Every week NASL.com will take a look back in time and recall memories of the North American Soccer League in a regular ‘Throwback Thursday’ feature. From players, coaches and fans to landmark games and the occasional humorous event, each Thursday will offer a new memory from years gone by.
This week, New York Cosmos assistant coach Alecko Eskandarian recalls his childhood memories of the Cosmos and the opportunity to continue his family’s legacy with the club.
By Kristan Heneage
“I didn’t realize these guys were the greatest soccer players to ever play the game to me they were just friends to kick the ball around with,” that’s how Alecko Eskandarian explains his childhood in a locker room playing with former New York Cosmos defender Carlos Alberto.
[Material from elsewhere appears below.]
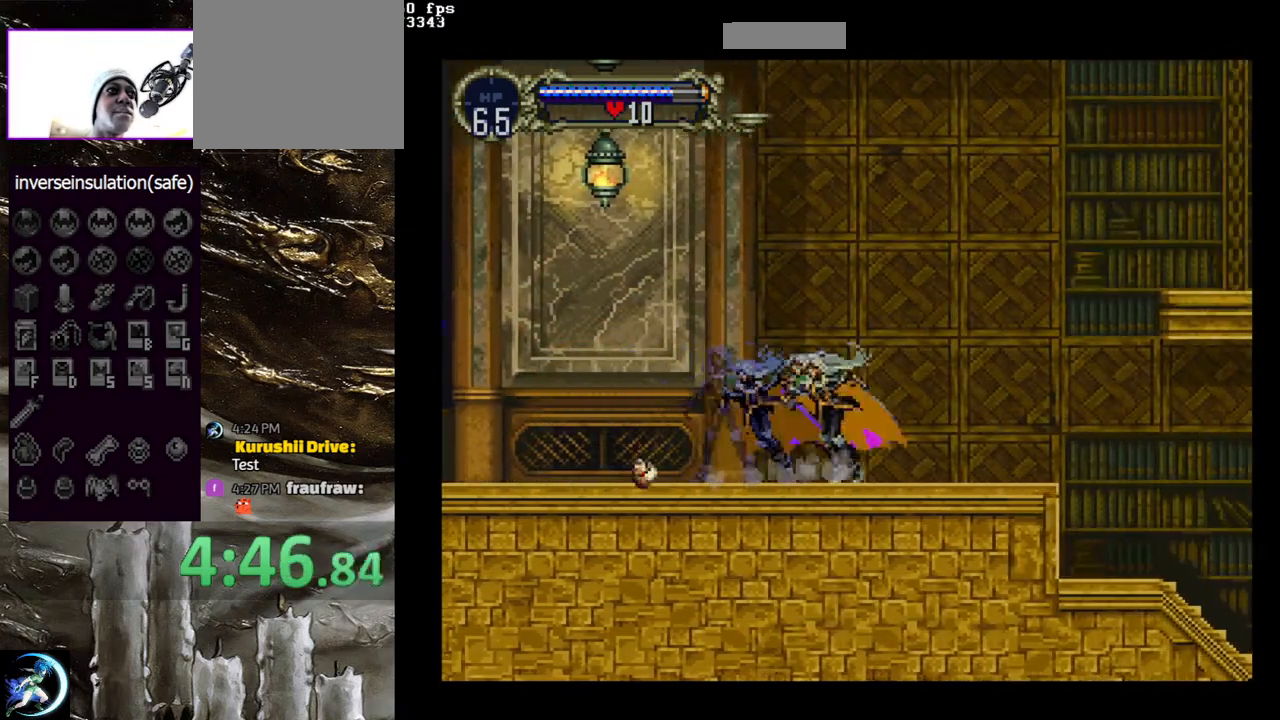
{"buttons": ["CROSS", "DPAD_RIGHT"], "left_stick": "center", "right_stick": "center", "events": [[17, "CIRCLE", "up"], [67, "CIRCLE", "down"], [100, "TRIANGLE", "down"], [167, "TRIANGLE", "up"], [200, "CIRCLE", "up"], [267, "DPAD_RIGHT", "down"], [317, "CROSS", "down"]]}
The Brazil legend was a teammate to his father Andranik at the Cosmos, for who Alecko recently became assistant coach. Afforded the chance to continue the family tradition when the club reformed, it was one he simply couldn’t turn down. “That made my option that much more attractive and intriguing,” he explained. “We grew up with the Cosmos and obviously it’s what brought my parents to the United States. There’s obviously significant meaning to the Cosmos name for me.”
His playdate with Alberto wasn’t the first time the young Eskandarian had shown a potential to follow in his father’s footsteps. Speak to his parents and they’ll regale you with the story of their young son’s first steps and how he ignored their beckoning in order to kick a nearby soccer ball.
It’s a passion that was further cemented during time spent watching current head-coach Giovanni Savarese ply his trade with another of New York’s soccer teams, the Metrostars. “He was one of my favorite players when I was growing up,” he tells me. “Me being a forward and a goalscorer as a youngster he was always one of my favorite forwards to watch in MLS. He scored a ton of great goals for New York; I remember trying to mimic him after he scored a bicycle kick goal in one of the games.”
The admiration evolved into friendship when the two met in Major League Soccer. Savarese may hail from Caracas, Venezuela, but he is deeply rooted in the soccer culture of New York & New Jersey. It was from there that the two connected on their mutual affection for the area Eskandarian had grown up in. Now working side by side, I’m curious to know what he’s learned about Savarese during his first managerial role.
“He speaks five languages, and he knows everybody [laughs],” he tells me. “He has a good heart. He has a keen soccer sense and tons of experience internationally and locally.”
Savarese is not the only one with linguistic skills on the coaching staff. Currently trying to reach the level of ‘somewhat decent’ at Italian, Eskandarian is also a fluent speaker of Armenian - something he admits to using when he wants to confuse anyone in the locker room. “I just bust it out and they have no idea.” he jokes.
Happy to indulge in the occasional laugh, his main focus is on the work he’s about to undertake: “I’m looking forward to the process of training,” he explains. “We’re basically building a team from scratch. I’m pretty much focused on making sure all the pieces of the puzzle fit. I’m looking forward to the pre-season to get these guys all on the same pitch playing together, seeing what works and what doesn’t.”
At only 30, and a former US International, it’s a unique situation for someone like Eskandarian to be in, but one he’s relishing. Having been a player as recently as 2010, he can still empathize with those he now tries to teach: “Whether it’s coaching decisions, whether it’s frustrating times, you’re not playing whatever it is. I’ve experienced that quite recently so it’s easy for me to relate to the players. That’s definitely a role that I think I need to take advantage of.”
He’s also keen to embrace the club’s history. Well versed in the heritage of soccer in New York, he also admires the unifying effect the game has on the city. “There are so many cultures that are passionate about soccer in this area,” he tells me.
That’s in part due to the work people like his father put in. “We’re in debt to the players that came before us,” he said. “Those guys from the 70’s and 80’s really made this a team that the public loved loved and I think that name has survived even though the team hasn’t played in over 20 years.”
Yet despite the club’s stellar past, Eskandarian now wants talk to focus on the Cosmos’ future - with one promise sure to whet the appetite of those eager fans. “We will absolutely play an attractive brand of football that’s going to reinvigorate the old Cosmos name,” he states confidently.
Although the club and what it represents holds a unique affection for Eskandarian and his family, the chance to weave his own story into the Cosmos tapestry is also something that appealed to him when he was afforded the opportunity. “It’s fun more than anything,” he explains. “The most important thing is that I believe in the project and what we’re doing. Obviously I have deeper ties with the history of it all. I think that helps me in terms of what to be expected and what we need to strive to meet.”
In the meantime, Eskandarian is gearing up for first kick: “I’m looking forward to all the work that comes before the lights go on in the stadium,” he said. That moment will come in early August when the club welcome the Fort Lauderdale strikers, at which point Eskandarian and his teammates begin to write the newest chapter in the storied history of the New York Cosmos.